Without the pictures, set down every record below exactly as it reads.

---------- EXTRACTED INFORMATION ----------

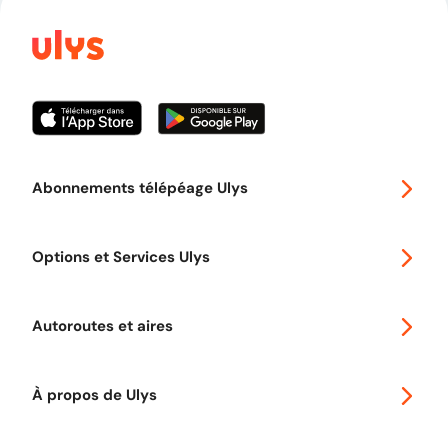
Abonnements télépéage Ulys
Special 30
Options et Services Ulys
Abonnements à remise
Voyager en Europe
Promo télépéage Ulys
Autoroutes et aires
Télépéage poids lourds
Classic 2 roues
Autoroutes en France
Ulys Free
À propos de Ulys
Tout comprendre sur le Free flow
Aide et Contact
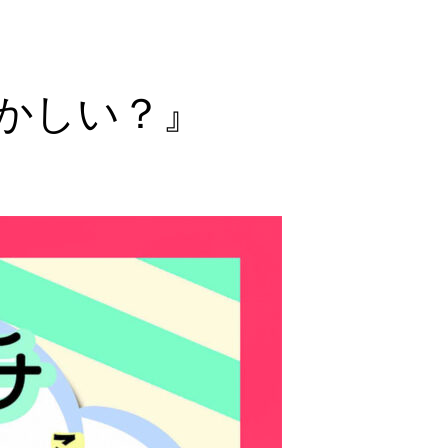
かしい？』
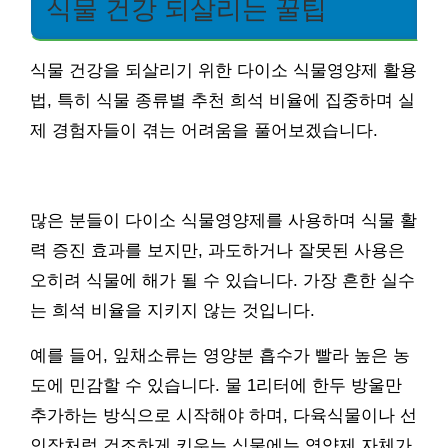
식물 건강 되살리는 꿀팁
식물 건강을 되살리기 위한 다이소 식물영양제 활용
법, 특히 식물 종류별 추천 희석 비율에 집중하며 실
제 경험자들이 겪는 어려움을 풀어보겠습니다.
많은 분들이 다이소 식물영양제를 사용하며 식물 활
력 증진 효과를 보지만, 과도하거나 잘못된 사용은
오히려 식물에 해가 될 수 있습니다. 가장 흔한 실수
는 희석 비율을 지키지 않는 것입니다.
예를 들어, 잎채소류는 영양분 흡수가 빨라 높은 농
도에 민감할 수 있습니다. 물 1리터에 한두 방울만
추가하는 방식으로 시작해야 하며, 다육식물이나 선
인장처럼 건조하게 키우는 식물에는 영양제 자체가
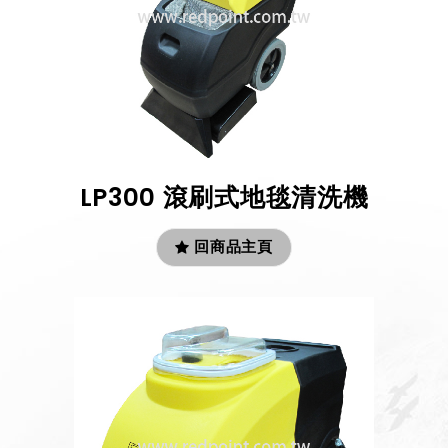
LP300 滾刷式地毯清洗機
回商品主頁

----------

__EXPECTED ANSWER__
Abonnements télépéage Ulys
Special 30
Options et Services Ulys
Abonnements à remise
Voyager en Europe
Promo télépéage Ulys
Autoroutes et aires
Télépéage poids lourds
Classic 2 roues
Autoroutes en France
Ulys Free
À propos de Ulys
Tout comprendre sur le Free flow
Aide et Contact
かしい？』
식물 건강 되살리는 꿀팁
식물 건강을 되살리기 위한 다이소 식물영양제 활용
법, 특히 식물 종류별 추천 희석 비율에 집중하며 실
제 경험자들이 겪는 어려움을 풀어보겠습니다.
많은 분들이 다이소 식물영양제를 사용하며 식물 활
력 증진 효과를 보지만, 과도하거나 잘못된 사용은
오히려 식물에 해가 될 수 있습니다. 가장 흔한 실수
는 희석 비율을 지키지 않는 것입니다.
예를 들어, 잎채소류는 영양분 흡수가 빨라 높은 농
도에 민감할 수 있습니다. 물 1리터에 한두 방울만
추가하는 방식으로 시작해야 하며, 다육식물이나 선
인장처럼 건조하게 키우는 식물에는 영양제 자체가
LP300 滾刷式地毯清洗機
回商品主頁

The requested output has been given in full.